There is no computer-generated imagery behind this surreal-seeming scenography, but rather a skillful remixing of reality to sort actual automobiles by color.

Artist and filmmaker Cy Kuckenbaker explains that his “aim is to reveal the color palette and color preferences of contemporary San Diego drivers in addition to traffic patterns and volumes. There are no CG elements, these are all real cars that have been removed from one sample and reorganized.”

color white black gray

Sure enough, the dominant colors are actually revealed to be anything but colorful – vehicles are mainly white, gray or black, with some reds and blues then very few oranges or yellows.
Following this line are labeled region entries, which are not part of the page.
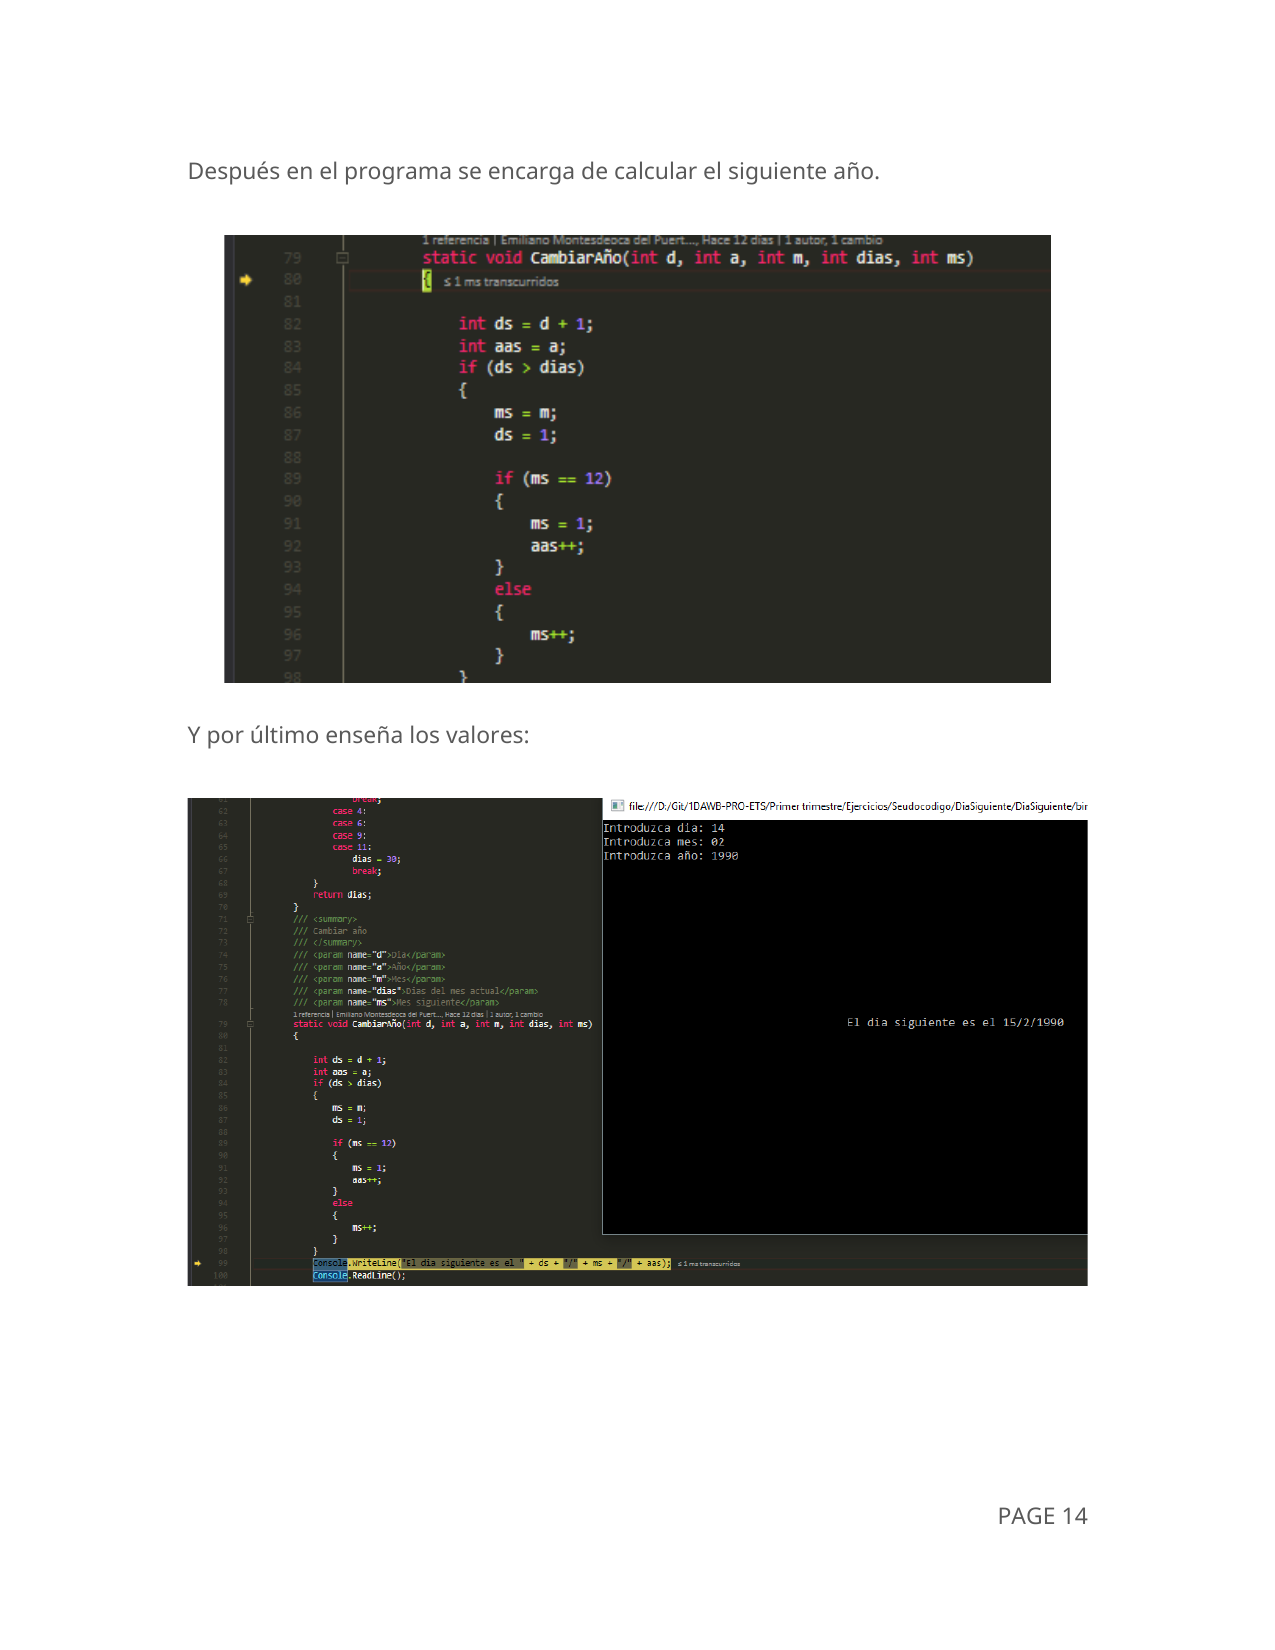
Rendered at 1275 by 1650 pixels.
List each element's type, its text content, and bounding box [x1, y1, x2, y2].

text Después en el programa se encarga de calcular el siguiente año. [187, 155, 1087, 186]
text Y por último enseña los valores: [187, 719, 1087, 750]
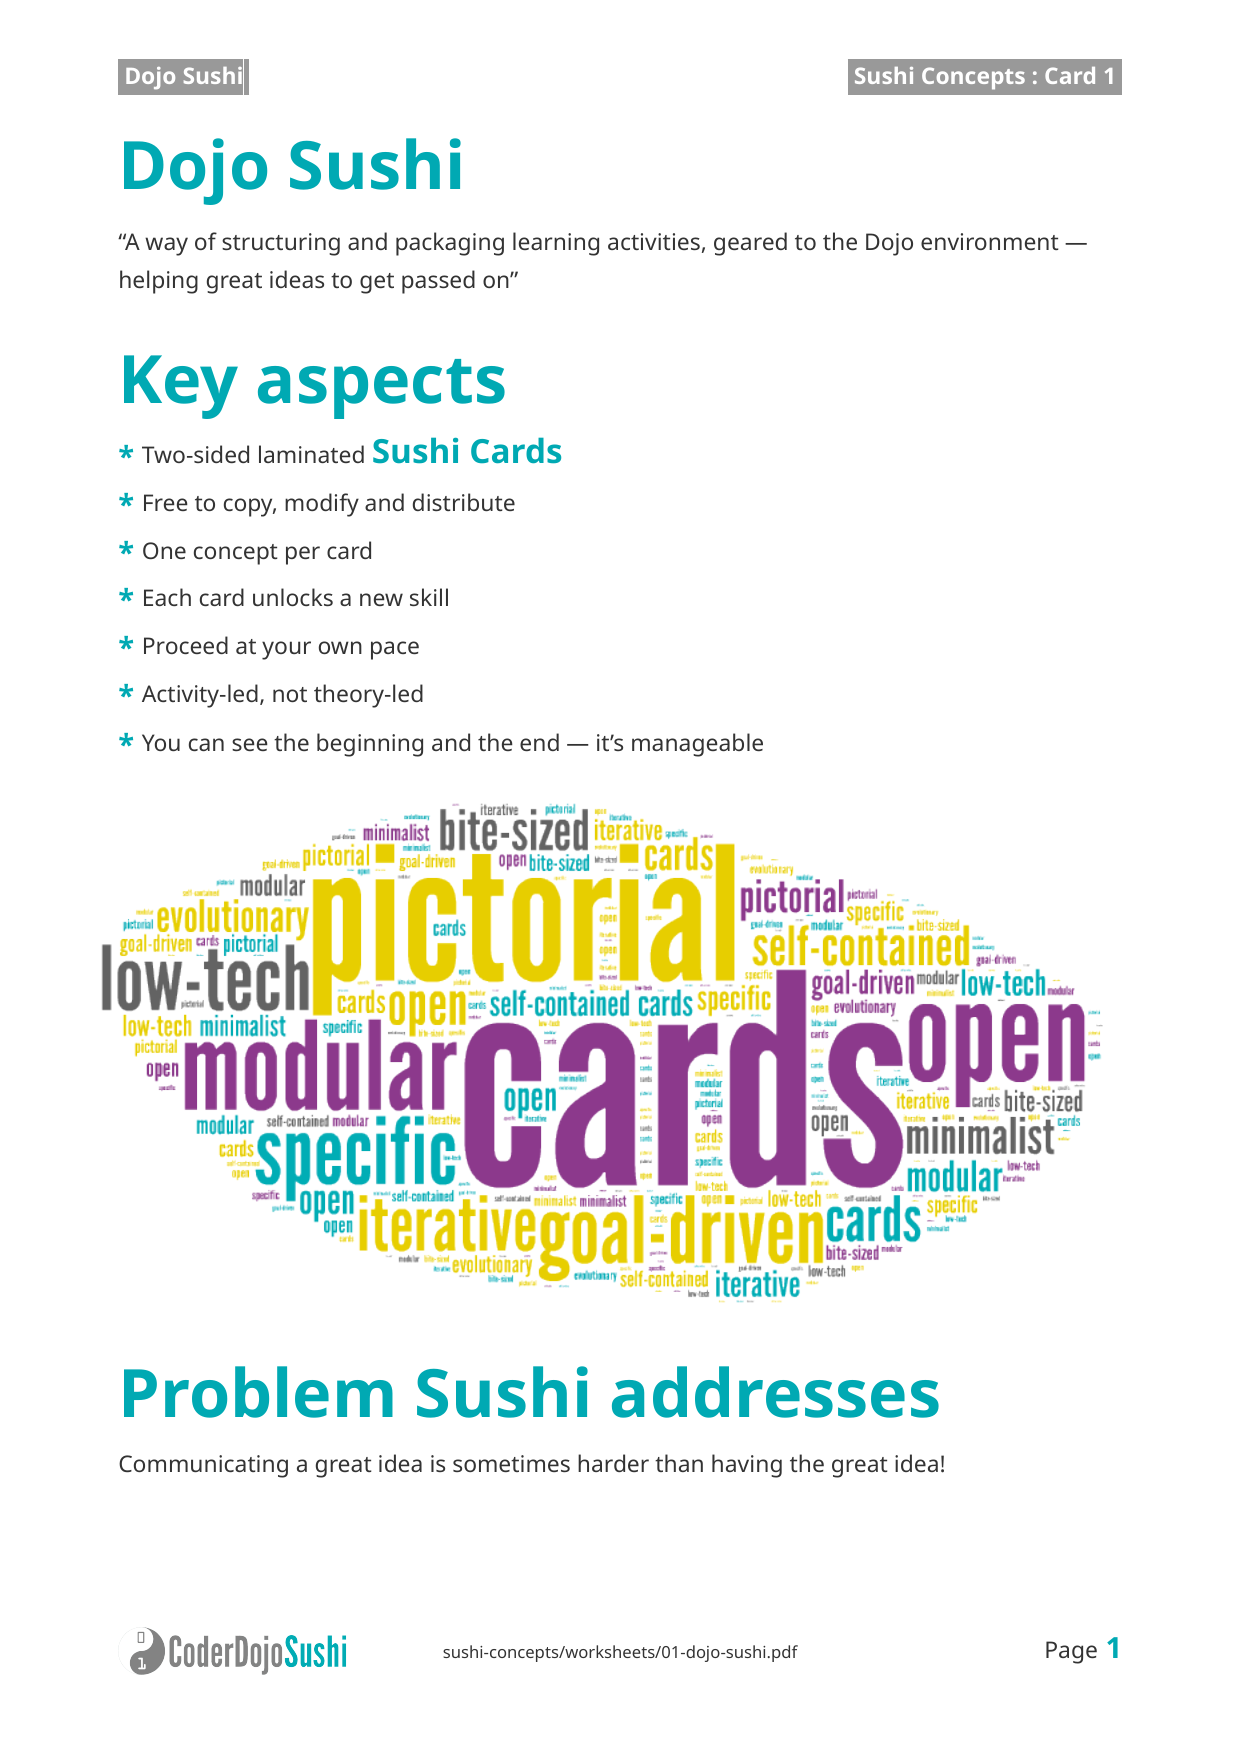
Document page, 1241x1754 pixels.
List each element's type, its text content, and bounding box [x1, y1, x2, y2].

Both lanes below and the overpass ahead are integrated into the artificial choreography.

color blue red cars

Shot in San Diego and reorganized in post-production, the seamless transitions in this film serve to make the piece simultaneously more realistic and implausible. Just imagine your reaction  if you saw something like this actually unfolding on the highway before you.

In a similar previous project, Kuckenbaker captured a series of landings at the San Deigo airport and then overlaid the results of hours of filming. The sky was effectively green-screened so that the planes could be overlapped in front of a seemingly-consistent background.